PROMPT: Give the lines again from the one containing "Rendered at 2001 by 1125 pixels." through the one containing "title Aplicación de", swapping "document elements" for "page elements" and leaving everything else the same.

THE INPUT:
--- Start ---

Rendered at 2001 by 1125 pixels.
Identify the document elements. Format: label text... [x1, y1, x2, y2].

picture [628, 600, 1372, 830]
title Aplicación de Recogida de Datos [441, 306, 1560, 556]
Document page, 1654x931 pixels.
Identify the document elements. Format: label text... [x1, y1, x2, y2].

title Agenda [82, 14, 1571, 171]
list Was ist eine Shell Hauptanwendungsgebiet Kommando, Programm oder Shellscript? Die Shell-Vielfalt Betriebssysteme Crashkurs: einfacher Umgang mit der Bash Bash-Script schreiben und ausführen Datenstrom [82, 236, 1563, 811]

--- End ---
--- Start ---

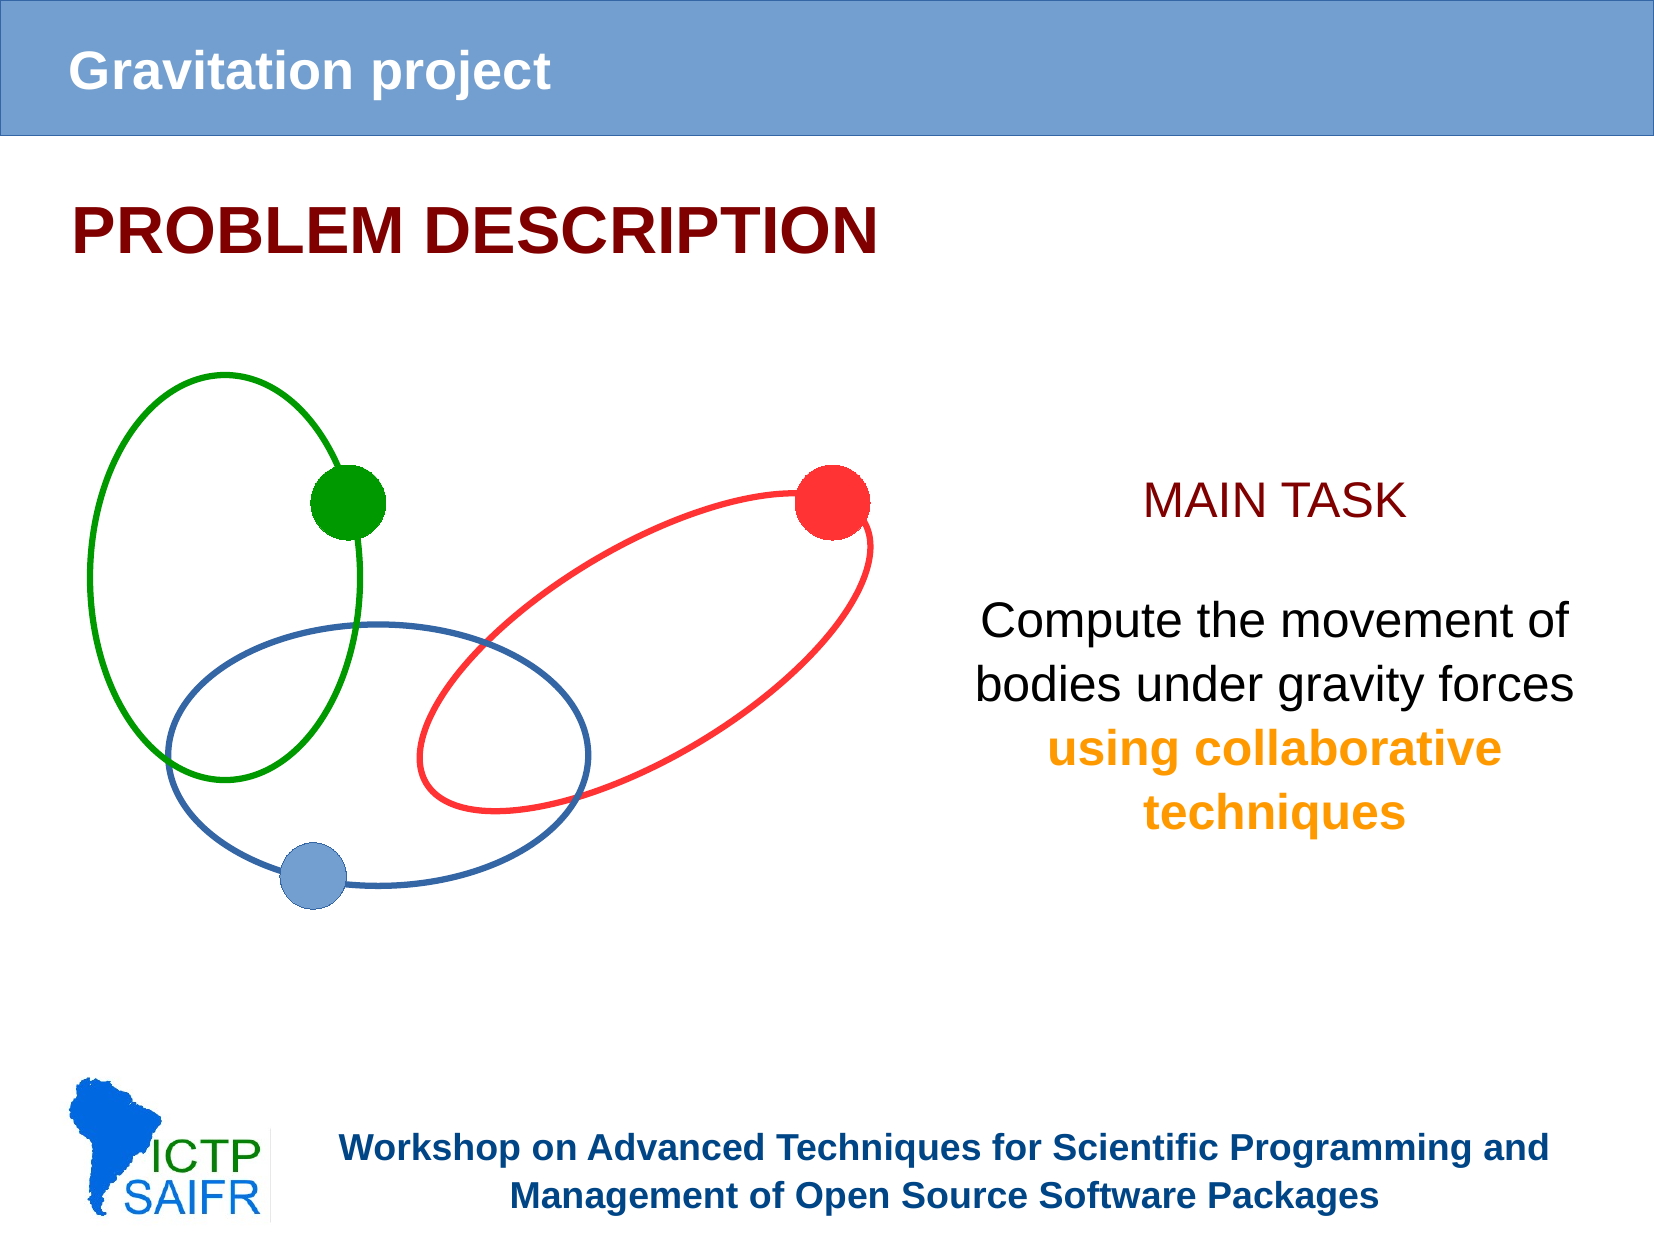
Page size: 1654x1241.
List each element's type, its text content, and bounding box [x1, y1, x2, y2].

--- End ---

RIGHT ANSWER:
Rendered at 2001 by 1125 pixels.
Identify the page elements. Format: label text... [x1, y1, x2, y2].

picture [628, 600, 1372, 830]
title Aplicación de Recogida de Datos [441, 306, 1560, 556]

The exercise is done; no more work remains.